### Challenge A
In the article on police and online beats, repeat everything from "Many police departments" down to "not their responsibility." word for word.
### Challenge B
According to the article on police and online beats, about how many law enforcement officers are in the room Lt. Charles Cohen addresses?

### Text block
═══
# Police learning how to extend beats online



## kwflatbed (Dec 29, 2004)

By Brian Bergstein
The Associated Press

ARLINGTON, Va. - Raise your hand if you've heard of "Second Life," police Lt. Charles Cohen asks a room of about 75 law enforcement officers from around the country. "Second Life," a sprawling online universe, has had technology circles abuzz for a while. But here, it might as well be a watch repair shop. Only a few hands go up. Cohen has some explaining to do.
And so begins another session in the traveling classroom of this fast-talking Indiana state trooper at the forefront of the idea that cops need to be better at incorporating the online world into their patrols.
Many police departments have computer crews that perform skillful forensic analysis on hard drives and specialize in nailing online predators. Cohen's lectures are not for them.
Instead he's trying to reach everyone else in law enforcement: beat cops, homicide detectives and other investigators who might otherwise think monitoring the Internet is not their responsibility.
More and more, such boundaries don't make sense. Whether it's on MySpace, Facebook, "Second Life" or other Web flavors of the moment, criminals and victims - especially young ones - are leaving clues in plain sight online, even for offline crimes. Things people once wrote in private diaries now cascade through Web sites that stimulate free expression - and are open to anyone who comes looking.
In one recent example, a detective in Newark, N.J., tracked the alleged killers of three college students by mining MySpace pages maintained by the suspects and their friends. In another, pictures and prose posted online by the killer of Taylor Behl, a 17-year-old Virginia college freshman, connected him to the victim and ended up revealing where her body was stashed.
═══
### Supplied material
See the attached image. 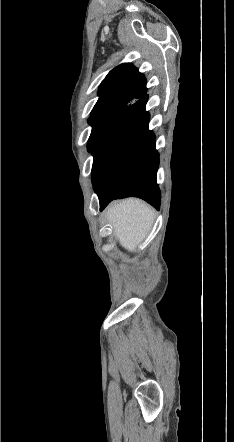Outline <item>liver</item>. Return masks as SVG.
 Segmentation results:
<instances>
[{
    "label": "liver",
    "mask_w": 234,
    "mask_h": 442,
    "mask_svg": "<svg viewBox=\"0 0 234 442\" xmlns=\"http://www.w3.org/2000/svg\"><path fill=\"white\" fill-rule=\"evenodd\" d=\"M115 236L122 247L134 251L149 233L154 222V210L137 198L113 202L106 212Z\"/></svg>",
    "instance_id": "1"
}]
</instances>
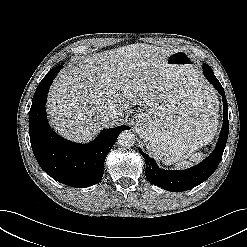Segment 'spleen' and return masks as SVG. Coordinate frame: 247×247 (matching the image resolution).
═══
### Exercise solution A
Many police departments have computer crews that perform skillful forensic analysis on hard drives and specialize in nailing online predators. Cohen's lectures are not for them.
Instead he's trying to reach everyone else in law enforcement: beat cops, homicide detectives and other investigators who might otherwise think monitoring the Internet is not their responsibility.

### Exercise solution B
About 75.